Start of SOURCE TEXT
Figure 4.

Increased insulin sensitivity in ATP2B1-silenced HUVECs is dependent on the calcium-calmodulin-eNOS signaling pathway. HUVECs were stimulated with 100 nM insulin after overnight serum starvation. A. Representative Western blotting results of p-eNOS, eNOS and GAPDH (n=4). B. Fold changes of phosphor-eNOS vs. total eNOS relative to its basal levels in control cells were quantified by densitometry. HUVECs were treated with L-NAME for 2 hours before they were stimulated with insulin. ** 0.05<P<0.001, vs. negative siRNA-transfected cells without insulin stimulation. ^#P<0.05, vs. cells transfected with negative siRNA. C. Representative Western blotting results of p-Akt, Akt, p-eNOS, eNOS and GAPDH (n=3). Fold changes of phosphor-eNOS vs. total eNOS (D) and phosphor-Akt vs. total Akt (E) relative to the basal levels in control cells were quantified by densitometry. * P<0.05, vs. negative siRNA-transfected cells. ^#P<0.05, vs. si-Neg cells precultured without L-NAME. HUVECs were stimulated with 100 nM insulin after being treated with BAPTA or W7 for 2 hours. Representative Western blotting of p-eNOS, eNOS and GAPDH in cells pretreated with BATPA (F) or W7 (H) (n=3). Fold changes of phosphor-eNOS vs. total eNOS in cells cultured with BATPA (G) or W7 (I) were quantified by densitometry. * P<0.05, vs. negative siRNA-transfected cells. ^#P<0.05, vs. si-Neg cells without BAPTA-AM or W7 pretreatment.
End of SOURCE TEXT
Start of PROVIDED RECORDS
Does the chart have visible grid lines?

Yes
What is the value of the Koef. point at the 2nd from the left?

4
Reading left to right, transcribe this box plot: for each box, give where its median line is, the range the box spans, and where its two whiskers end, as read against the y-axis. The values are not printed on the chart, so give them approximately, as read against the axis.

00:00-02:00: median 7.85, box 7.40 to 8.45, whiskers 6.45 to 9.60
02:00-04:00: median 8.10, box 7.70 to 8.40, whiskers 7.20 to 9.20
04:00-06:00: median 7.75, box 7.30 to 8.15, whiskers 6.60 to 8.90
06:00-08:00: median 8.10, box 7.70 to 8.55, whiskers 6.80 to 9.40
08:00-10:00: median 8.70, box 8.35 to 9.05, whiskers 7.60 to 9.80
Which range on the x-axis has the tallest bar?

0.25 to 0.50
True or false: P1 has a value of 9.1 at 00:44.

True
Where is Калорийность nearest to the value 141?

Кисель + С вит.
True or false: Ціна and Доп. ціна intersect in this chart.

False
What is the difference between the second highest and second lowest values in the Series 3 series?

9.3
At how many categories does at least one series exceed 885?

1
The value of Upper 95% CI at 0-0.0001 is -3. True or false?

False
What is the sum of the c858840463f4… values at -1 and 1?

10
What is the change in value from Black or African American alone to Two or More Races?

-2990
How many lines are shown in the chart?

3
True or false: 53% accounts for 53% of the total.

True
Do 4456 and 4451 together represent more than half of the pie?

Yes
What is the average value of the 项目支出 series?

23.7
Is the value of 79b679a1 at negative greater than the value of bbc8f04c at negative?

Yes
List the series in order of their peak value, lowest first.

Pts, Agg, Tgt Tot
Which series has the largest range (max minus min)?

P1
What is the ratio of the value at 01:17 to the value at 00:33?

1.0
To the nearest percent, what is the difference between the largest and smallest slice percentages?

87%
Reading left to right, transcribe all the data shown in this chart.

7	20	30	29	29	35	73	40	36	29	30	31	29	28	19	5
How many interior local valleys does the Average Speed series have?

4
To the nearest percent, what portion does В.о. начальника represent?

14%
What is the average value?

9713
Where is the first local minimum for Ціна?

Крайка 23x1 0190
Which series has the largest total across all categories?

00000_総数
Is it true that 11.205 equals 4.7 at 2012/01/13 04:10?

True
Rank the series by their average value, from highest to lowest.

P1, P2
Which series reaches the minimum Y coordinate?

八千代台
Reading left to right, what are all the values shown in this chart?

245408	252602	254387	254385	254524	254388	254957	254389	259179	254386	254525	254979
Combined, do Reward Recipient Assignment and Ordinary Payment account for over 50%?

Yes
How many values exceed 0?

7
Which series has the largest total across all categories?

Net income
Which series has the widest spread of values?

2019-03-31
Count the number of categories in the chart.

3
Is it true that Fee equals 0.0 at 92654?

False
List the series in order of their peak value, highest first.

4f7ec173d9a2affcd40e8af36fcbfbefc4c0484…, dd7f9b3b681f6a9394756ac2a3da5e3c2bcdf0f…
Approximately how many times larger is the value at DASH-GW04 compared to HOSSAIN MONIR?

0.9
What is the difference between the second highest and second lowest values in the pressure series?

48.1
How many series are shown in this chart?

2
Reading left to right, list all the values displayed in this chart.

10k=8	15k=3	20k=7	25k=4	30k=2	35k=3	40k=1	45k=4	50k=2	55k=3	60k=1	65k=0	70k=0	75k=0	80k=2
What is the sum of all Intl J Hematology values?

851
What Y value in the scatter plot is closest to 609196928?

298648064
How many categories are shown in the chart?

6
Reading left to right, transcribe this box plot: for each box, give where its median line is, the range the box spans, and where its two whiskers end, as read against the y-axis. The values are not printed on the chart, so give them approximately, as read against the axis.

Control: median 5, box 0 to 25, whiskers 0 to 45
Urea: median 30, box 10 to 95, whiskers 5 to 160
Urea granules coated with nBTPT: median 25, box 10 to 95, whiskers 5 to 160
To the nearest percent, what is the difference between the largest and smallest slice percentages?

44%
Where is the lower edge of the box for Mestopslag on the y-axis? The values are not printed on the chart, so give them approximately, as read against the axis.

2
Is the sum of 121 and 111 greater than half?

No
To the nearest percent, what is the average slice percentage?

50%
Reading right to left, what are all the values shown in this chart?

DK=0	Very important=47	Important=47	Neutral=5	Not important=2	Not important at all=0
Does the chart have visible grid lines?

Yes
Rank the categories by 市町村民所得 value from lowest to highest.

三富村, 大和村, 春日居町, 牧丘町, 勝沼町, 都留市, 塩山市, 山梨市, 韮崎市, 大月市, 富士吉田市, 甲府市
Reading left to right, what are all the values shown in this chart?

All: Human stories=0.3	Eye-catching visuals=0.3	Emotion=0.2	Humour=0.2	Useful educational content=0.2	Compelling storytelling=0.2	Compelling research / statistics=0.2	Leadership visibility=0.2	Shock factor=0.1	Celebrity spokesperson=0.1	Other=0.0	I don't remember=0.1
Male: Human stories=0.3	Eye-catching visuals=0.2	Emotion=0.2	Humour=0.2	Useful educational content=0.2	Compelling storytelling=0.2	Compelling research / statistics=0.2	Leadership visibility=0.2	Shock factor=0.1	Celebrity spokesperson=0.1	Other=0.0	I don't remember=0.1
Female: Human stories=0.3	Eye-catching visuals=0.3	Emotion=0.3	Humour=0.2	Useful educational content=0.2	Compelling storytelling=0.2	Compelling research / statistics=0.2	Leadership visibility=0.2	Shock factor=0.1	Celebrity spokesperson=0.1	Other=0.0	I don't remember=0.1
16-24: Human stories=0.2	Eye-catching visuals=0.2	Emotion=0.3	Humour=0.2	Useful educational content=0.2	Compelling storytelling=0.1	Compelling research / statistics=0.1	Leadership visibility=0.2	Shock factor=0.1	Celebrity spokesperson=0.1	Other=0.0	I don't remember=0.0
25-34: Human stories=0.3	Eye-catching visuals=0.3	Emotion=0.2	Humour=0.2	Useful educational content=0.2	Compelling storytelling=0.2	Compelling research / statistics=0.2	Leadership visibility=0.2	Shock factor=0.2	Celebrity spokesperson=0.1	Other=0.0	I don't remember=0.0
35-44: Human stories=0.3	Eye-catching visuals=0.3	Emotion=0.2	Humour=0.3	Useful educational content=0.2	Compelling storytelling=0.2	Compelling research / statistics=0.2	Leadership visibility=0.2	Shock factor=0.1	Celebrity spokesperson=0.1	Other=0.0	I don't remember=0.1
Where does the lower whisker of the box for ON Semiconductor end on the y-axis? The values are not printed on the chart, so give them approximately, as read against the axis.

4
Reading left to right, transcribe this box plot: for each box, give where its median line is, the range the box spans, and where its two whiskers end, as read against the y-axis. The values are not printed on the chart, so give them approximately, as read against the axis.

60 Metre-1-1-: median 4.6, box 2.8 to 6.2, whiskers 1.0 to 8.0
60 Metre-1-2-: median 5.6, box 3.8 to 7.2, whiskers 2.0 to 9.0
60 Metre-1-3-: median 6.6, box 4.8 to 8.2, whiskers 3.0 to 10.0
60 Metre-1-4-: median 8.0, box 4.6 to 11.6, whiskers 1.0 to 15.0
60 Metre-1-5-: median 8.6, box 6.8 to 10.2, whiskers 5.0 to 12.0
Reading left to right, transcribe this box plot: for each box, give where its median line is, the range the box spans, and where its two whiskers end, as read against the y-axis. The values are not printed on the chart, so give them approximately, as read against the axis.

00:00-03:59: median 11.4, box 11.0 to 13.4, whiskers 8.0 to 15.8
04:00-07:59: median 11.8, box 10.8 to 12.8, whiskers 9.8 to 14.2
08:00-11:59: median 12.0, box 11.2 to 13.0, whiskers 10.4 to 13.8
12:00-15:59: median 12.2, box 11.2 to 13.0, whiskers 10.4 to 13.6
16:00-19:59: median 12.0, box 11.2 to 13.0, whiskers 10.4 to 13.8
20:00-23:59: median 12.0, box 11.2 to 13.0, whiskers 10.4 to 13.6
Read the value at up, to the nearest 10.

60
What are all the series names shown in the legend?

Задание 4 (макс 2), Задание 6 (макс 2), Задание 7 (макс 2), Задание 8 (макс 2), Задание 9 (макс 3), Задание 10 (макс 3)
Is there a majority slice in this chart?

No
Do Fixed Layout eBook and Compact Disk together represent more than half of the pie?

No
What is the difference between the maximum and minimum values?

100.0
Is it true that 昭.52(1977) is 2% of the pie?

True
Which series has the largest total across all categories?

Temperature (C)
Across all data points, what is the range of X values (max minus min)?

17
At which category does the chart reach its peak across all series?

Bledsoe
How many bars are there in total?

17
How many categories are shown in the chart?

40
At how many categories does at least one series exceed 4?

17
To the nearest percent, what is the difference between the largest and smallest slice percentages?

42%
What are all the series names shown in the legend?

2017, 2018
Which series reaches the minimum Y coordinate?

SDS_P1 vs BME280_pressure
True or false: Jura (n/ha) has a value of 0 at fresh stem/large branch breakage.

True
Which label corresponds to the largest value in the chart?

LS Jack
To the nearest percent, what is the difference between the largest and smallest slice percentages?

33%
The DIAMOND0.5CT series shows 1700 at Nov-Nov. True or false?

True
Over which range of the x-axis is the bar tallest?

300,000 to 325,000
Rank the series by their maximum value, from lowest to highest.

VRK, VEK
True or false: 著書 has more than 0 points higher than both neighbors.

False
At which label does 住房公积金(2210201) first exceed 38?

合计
End of PROVIDED RECORDS
According to the figure legend, how long were the HUVECs treated with L-NAME before insulin stimulation? The rows are not needed for what comes next.

For 2 hours.